Data drawn from a collection
☆ ☆ ☆ ☆
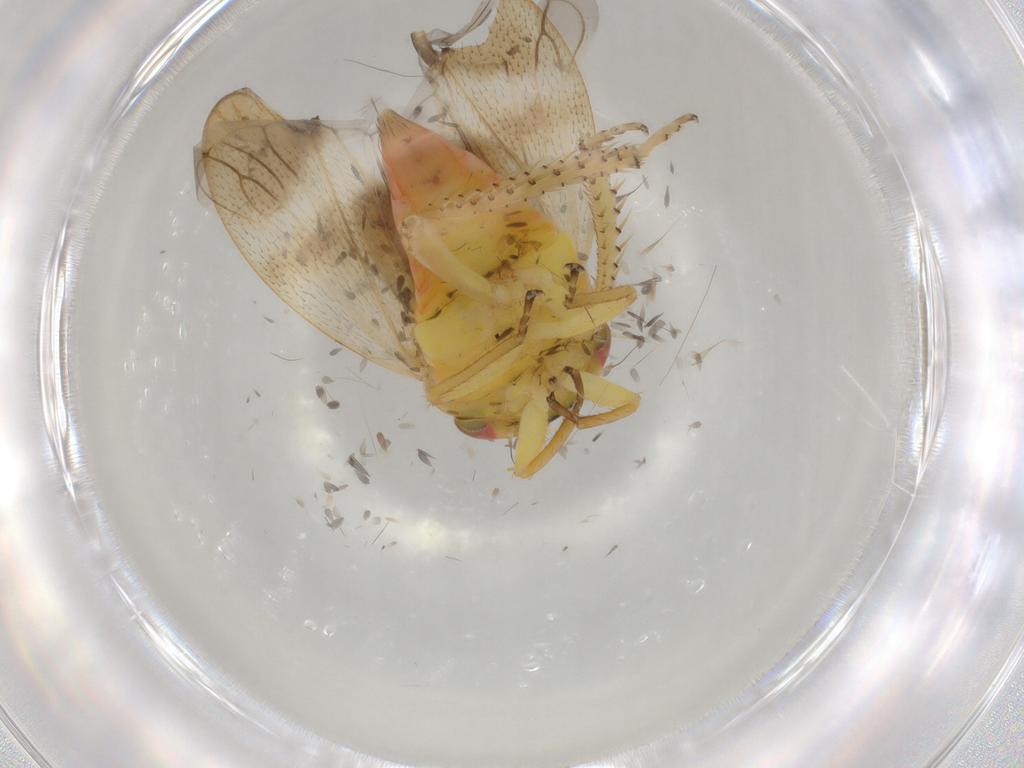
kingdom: Animalia
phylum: Arthropoda
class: Insecta
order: Hemiptera
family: Cicadellidae
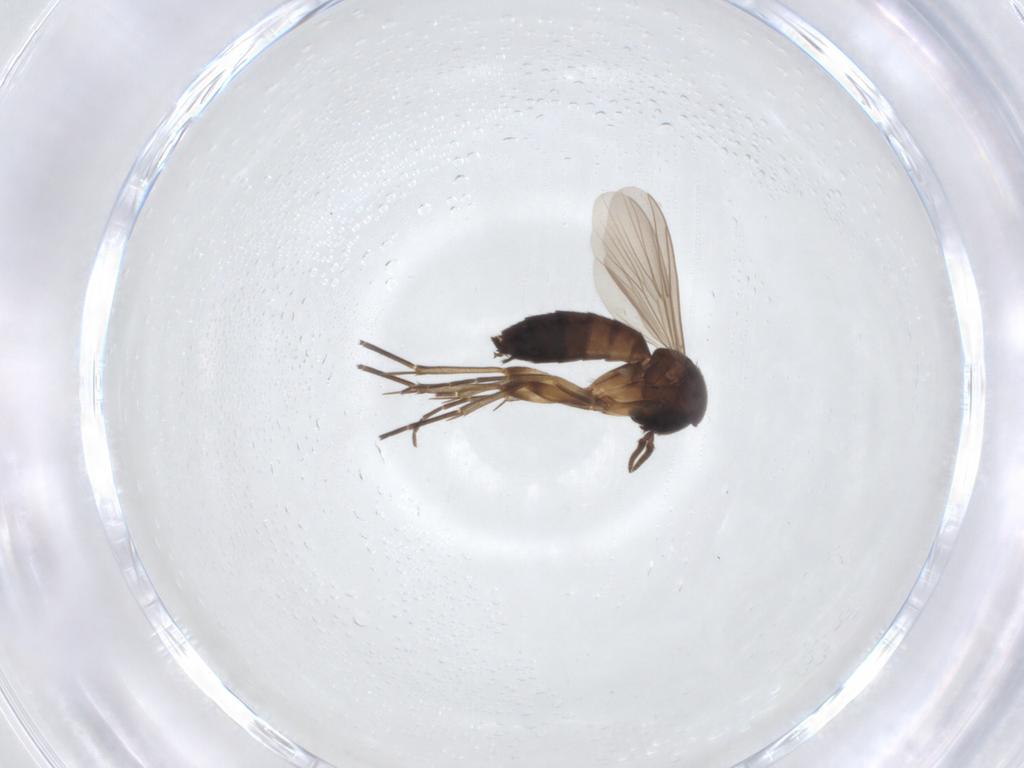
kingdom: Animalia
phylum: Arthropoda
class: Insecta
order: Diptera
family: Mycetophilidae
☆ ☆ ☆ ☆
BRIEF:
Convert the lines above into a two-column CSV with the headers "rank" and "name". Give one row per line, with the text before each answer in the first column and the answer in the second, each in its own quoted field with any line breaks turned into spaces, and leave the pictures out.

SOLUTION BELOW:
rank,name
"kingdom:","Animalia"
"phylum:","Arthropoda"
"class:","Insecta"
"order:","Hemiptera"
"family:","Cicadellidae"
"kingdom:","Animalia"
"phylum:","Arthropoda"
"class:","Insecta"
"order:","Diptera"
"family:","Mycetophilidae"